A report last month by TD economist Marc Ercolao said research shows a full-scale implementation of Trump’s tariff plan could lead to a near-five per cent reduction in Canadian export volumes to the U.S. by early-2027, relative to current baseline forecasts.

Retaliation by Canada would also increase costs for domestic producers, and push import volumes lower in the process.

“Slowing import activity mitigates some of the negative net trade impact on total GDP enough to avoid a technical recession, but still produces a period of extended stagnation through 2025 and 2026,” Ercolao said.

Since the Canada-United States-Mexico Agreement came into effect in 2020, trade between Canada and the U.S. has surged by 46 per cent, according to the Toronto Region Board of Trade.

With that deal is up for review in 2026, Canadian Chamber of Commerce president and CEO Candace Laing said the Canadian government “must collaborate effectively with the Trump administration to preserve and strengthen our bilateral economic partnership.”

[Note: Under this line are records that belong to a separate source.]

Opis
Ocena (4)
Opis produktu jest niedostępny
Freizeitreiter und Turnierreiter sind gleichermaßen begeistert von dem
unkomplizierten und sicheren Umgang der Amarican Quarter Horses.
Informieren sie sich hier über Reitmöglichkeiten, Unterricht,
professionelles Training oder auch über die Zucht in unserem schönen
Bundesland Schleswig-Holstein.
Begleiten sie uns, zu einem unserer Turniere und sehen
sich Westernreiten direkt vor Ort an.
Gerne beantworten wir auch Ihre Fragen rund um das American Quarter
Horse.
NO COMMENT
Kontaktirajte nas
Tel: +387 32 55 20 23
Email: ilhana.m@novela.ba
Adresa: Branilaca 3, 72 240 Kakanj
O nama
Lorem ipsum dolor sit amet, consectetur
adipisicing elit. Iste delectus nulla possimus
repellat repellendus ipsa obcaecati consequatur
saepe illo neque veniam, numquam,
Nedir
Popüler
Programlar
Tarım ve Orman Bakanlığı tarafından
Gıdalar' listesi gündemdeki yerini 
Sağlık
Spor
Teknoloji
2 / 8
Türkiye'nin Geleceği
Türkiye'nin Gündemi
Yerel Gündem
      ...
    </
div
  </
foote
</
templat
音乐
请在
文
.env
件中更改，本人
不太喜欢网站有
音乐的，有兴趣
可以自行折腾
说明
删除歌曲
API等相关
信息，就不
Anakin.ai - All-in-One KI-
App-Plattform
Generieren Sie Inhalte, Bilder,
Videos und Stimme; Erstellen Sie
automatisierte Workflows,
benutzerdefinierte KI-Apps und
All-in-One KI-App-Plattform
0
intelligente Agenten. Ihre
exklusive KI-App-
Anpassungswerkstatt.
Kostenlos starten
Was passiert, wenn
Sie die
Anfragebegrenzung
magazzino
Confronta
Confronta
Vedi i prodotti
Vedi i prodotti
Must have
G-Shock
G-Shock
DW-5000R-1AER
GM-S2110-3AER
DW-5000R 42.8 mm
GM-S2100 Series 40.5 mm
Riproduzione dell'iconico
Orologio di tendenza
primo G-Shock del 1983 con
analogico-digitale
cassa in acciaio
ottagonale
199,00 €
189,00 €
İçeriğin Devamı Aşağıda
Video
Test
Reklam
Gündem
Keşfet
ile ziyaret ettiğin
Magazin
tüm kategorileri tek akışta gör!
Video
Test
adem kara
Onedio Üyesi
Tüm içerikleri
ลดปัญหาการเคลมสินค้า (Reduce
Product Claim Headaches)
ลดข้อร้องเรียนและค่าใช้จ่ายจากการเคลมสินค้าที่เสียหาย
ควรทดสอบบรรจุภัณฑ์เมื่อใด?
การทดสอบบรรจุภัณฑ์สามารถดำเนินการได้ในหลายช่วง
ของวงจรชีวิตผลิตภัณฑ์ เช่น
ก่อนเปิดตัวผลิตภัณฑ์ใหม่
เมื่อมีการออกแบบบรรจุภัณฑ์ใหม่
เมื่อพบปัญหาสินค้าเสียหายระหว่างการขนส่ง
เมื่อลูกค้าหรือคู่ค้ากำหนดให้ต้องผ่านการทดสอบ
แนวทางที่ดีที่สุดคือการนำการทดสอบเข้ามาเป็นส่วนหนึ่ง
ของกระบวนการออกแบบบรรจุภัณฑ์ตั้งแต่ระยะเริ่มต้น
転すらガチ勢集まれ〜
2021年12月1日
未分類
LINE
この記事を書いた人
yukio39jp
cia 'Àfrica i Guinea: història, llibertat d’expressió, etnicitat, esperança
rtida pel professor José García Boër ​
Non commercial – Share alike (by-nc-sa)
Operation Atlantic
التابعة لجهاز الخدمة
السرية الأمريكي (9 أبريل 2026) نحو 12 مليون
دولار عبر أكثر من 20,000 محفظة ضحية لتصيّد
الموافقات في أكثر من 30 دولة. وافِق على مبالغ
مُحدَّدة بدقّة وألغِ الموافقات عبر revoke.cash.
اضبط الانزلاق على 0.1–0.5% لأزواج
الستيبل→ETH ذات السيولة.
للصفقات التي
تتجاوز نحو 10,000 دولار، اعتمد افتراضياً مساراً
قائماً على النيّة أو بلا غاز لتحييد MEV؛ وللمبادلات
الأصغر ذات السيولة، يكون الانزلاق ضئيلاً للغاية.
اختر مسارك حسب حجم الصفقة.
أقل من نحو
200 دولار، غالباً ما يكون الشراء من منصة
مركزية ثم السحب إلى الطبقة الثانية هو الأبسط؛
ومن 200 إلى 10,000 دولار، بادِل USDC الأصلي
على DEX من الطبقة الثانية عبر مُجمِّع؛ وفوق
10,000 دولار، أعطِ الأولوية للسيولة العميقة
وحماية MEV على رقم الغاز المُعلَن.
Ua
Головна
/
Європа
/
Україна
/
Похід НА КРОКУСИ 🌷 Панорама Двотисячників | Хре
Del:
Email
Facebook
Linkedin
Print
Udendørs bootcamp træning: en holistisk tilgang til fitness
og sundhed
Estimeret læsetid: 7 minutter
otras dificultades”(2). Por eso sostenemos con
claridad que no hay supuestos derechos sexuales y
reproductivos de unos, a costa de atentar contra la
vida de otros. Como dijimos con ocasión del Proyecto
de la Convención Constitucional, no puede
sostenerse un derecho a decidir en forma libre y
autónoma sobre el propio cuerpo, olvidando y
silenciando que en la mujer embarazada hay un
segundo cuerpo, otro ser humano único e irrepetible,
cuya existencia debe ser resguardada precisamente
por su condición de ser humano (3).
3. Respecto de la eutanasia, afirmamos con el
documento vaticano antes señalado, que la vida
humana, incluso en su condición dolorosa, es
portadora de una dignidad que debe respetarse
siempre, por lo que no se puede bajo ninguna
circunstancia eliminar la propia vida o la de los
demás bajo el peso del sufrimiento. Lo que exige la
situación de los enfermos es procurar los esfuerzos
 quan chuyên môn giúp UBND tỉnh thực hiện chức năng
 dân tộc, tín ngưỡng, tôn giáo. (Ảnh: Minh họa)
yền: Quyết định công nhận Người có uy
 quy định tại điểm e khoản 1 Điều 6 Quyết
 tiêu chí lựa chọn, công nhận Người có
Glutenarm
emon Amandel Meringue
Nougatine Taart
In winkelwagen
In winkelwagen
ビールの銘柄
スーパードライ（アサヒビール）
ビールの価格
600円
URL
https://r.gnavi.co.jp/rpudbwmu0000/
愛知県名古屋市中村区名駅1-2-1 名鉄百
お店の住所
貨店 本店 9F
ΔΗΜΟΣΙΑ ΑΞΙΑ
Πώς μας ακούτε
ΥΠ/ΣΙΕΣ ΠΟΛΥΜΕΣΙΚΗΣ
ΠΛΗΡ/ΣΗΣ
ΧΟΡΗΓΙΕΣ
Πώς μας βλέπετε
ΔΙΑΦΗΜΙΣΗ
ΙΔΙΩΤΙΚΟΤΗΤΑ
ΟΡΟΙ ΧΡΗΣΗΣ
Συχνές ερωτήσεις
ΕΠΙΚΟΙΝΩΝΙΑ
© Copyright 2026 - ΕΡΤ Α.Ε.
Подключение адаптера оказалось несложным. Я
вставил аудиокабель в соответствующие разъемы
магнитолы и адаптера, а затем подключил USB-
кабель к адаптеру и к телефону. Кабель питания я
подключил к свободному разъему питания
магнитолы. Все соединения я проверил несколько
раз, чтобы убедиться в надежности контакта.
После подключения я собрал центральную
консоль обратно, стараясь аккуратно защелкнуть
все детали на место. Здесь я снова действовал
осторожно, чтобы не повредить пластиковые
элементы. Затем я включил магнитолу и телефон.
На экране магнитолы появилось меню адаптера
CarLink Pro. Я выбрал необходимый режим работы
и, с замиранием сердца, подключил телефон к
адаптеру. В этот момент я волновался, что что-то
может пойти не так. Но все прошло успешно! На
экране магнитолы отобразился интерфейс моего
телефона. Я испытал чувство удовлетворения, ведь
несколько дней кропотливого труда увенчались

“With an impressive $3.6 billion in daily trade, Canada and the United States are each other’s closest international partners. The secure and efficient flow of goods and people across our border … remains essential for the economies of both countries,” she said in a statement.

“By resisting tariffs and trade barriers that will only raise prices and hurt consumers in both countries, Canada and the United States can strengthen resilient cross-border supply chains that enhance our shared economic security.”